La filosofía progresista post-humana de este estado actual del capitalismo constituye un ejemplo prístino de este poder que intenta presentarse como universal, ahistórico y predeterminado. Asumir que todos en el futuro seremos cyborgs posthumanos por la misma evolución natural de la especie
es, al decir de Rousseau, incurrir en el mismo error de quienes al razonar sobre el estado de naturaleza trasladan a éste las ideas adquiridas en la sociedad. Así resulta un modelo de ontología característico de nuestro actual modo de vivir; no universalizable sino, muy por el contrario, sólo aplicable dentro de las condiciones sociales específicas del mundo globalizado e hiper-tecnológico en el que nos situamos. Pero aún existen modelos vivos que intentan no ser devorados por el sistema; que reclaman su humanidad soberana pero sin desligarse nunca de la Naturaleza que da origen y contiene. Tenerlos como modelos nos beneficia a todos: a ellos, en tanto podremos
ayudarlos a vivir en contacto íntimo con su medio ambiente natural y sus prácticas y costumbres tradicionales, y a nosotros, seres ya degenerados por las múltiples capas de artificialidad, para tener un ejemplo de lo que es un humano en su estado más pleno, pues life in all its fullness is mother
nature obeyed, o como sostuvo antaño Aristóteles: lo que es natural no lo busquemos en los seres depravados, sino en los que se comportan conforme a la naturaleza. Nuestra actual filosofía hedonista nos impide ver cómo el dolor y el sufrimiento, más que el confort y la seguridad, es lo que nos hace crecer y encontrar un sentido a nuestra vida. El error fue creer que satisfacer todos
nuestros gustos y deseos nos haría felices, como si la resolución del conflicto y de la lucha por la existencia —que es el motor de la historia— fueran lo que las personas realmente necesitan en el proceso de resolución de su neurosis existencial.

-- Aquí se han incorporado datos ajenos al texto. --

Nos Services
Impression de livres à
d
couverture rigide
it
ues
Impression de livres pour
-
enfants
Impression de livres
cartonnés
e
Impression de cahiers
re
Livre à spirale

En un sistema que nos permite gozar de una libertad política y civil sin precedentes, en el que contamos con la mayor acumulación de
información científicamente contrastada, en el que los avances tecnológicos están a la orden del día, paradójicamente la humanidad hoy se siente más enferma, deprimida, ansiosa y tóxica que nunca: la tecnología nos aísla, las comunicaciones nos alejan, la comida nos enferma y los medicamentos no
nos curan. Aquí se revela algo ciertamente preocupante en la médula del sistema. Y por desgracia, esto sólo puede empeorar con el advenimiento de un mundo ultra-liberal, tecno-capitalista e hiperglobalizado, que nos separa cada vez más de nuestra esencia a través de un extenuoso ejercicio
de alienación y desconexión de y con lo humano.